Box 7-1: Through a Glass, Darwinian

The Evolutionary Origins of Pride and Shame

The signals associated with dominant status and subordinate status show numerous, structural similarities across diverse species. The function of submissive appeasement signals is to turn off the aggressive behavior of a threatening conspecific. In terms of maintaining social order it can be argued that the submissive display is the most important of all signals. When encountering a higher-ranking individual, subordinates avert their gaze and lower their heads and bodies. Dominant individuals display an erect posture and threaten subordinates with an unrelenting stare. Moreover, the dominants have a relaxed nonchalance and confidence in their bearing, in marked contrast to the subordinates, who appear nervous and fidgety. These patterns hold true for great apes, Old World monkeys and wolves. Darwin (1872) noted that expressions of pride and shame in humans parallel the signals for dominance and submission displayed by other species. The behavioral concomitants associated with a subjective experience of pride can be viewed as spontaneous and largely unconscious signals indicating high rank. Conversely, the subjective experience of shame results in spontaneous, involuntary signals of submission which function to de-escalate conflict.

Weisfeld (1999) makes a compelling argument that the terms shame and pride can be used to subsume a plethora of divergent psychological constructs such as self-esteem, guilt, prestige striving, success striving, social comparison, approval motivation, prosocial behavior and a multitude of others. These constructs differ from each other mainly in the particulars of the situations in which they are manifested but all are part of essentially the same behavioral system. The failure of psychology to incorporate these patterns of behavior into a comprehensive biologically meaningful system has led to innumerable erroneous judgments. For example, pride and shame were considered by many psychologists to be “learned motives” which is equivalent to saying that hunger is a “learned motive”.

The types of evidence needed to demonstrate that a particular behavior is an evolved adaptation, as proposed by Darwin (1872), clearly exist for pride and shame. The behaviors exist throughout the species. The emotions of pride and shame are present in every human culture (Edelmann, 1990). They have an invariant developmental timetable, developing around the ages of two or three (Weisfeld, 1999). Pride and shame have distinct stereotypical display structures. An erect, expansive, relaxed carriage characterizes pride. Proud people make direct eye contact in conversation.
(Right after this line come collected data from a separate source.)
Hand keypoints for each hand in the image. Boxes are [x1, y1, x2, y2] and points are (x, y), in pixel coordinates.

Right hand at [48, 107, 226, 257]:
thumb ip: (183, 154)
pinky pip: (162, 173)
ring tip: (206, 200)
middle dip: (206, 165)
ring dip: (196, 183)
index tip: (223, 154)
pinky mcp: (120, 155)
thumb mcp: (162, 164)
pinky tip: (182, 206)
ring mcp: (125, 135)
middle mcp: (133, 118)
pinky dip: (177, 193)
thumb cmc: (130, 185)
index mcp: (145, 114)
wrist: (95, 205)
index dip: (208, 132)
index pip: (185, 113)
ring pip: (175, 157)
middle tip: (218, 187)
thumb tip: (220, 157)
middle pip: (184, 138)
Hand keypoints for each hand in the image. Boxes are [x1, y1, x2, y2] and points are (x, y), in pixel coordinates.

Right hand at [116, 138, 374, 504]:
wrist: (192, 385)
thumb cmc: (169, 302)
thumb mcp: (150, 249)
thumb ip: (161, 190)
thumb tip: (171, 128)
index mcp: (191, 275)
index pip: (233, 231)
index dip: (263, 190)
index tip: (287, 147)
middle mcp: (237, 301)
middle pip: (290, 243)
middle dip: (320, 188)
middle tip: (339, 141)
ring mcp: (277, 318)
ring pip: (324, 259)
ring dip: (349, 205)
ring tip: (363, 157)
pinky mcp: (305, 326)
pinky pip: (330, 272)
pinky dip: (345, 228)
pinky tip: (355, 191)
Shameful individuals avert their gaze and lower their heads. They may also display a nervous smile or display facial blushing. Pride and shame appear to be mediated at the proximate physiological level by an area of the brain called the orbitofrontal cortex (Carlson, 1998). Damage to this area appears to remove a person’s capacity for pride and shame. Levels of the neurotransmitter, serotonin and the hormone, testosterone are positively correlated with feelings of pride (dominance) and negatively correlated with feelings of shame (submission) (Masters & McGuire, 1994; Mazur, 1983). Finally, similar patterns of behavior and similar adaptive outcomes occur in other species. This phylogenetic evidence is particularly compelling in making a case for pride and shame being evolved adaptations.

In humans, the old hierarchical system underlies recently evolved propensities for reciprocal altruism and an even more recently evolved language capacity that allows social exchange to occur in a very abstract and symbolic fashion. Verbal threats, apologies, and promises are used to maintain equity in a system of reciprocal altruism (Trivers, 1971). The basic drives that give impetus to this complex social system are provided by emotional states derived from hierarchical evolution. Dominance (pride) is experienced as a pleasant emotion we seek to obtain (positive reinforcement) and submission (shame) is experienced as aversive state we seek to avoid (negative reinforcement). Thus when we succeed in obtaining material resources or win a prized mating partner we experience pride. Conversely, when we lose out in a competition for resources or are rejected by someone we value as a mating partner we experience shame.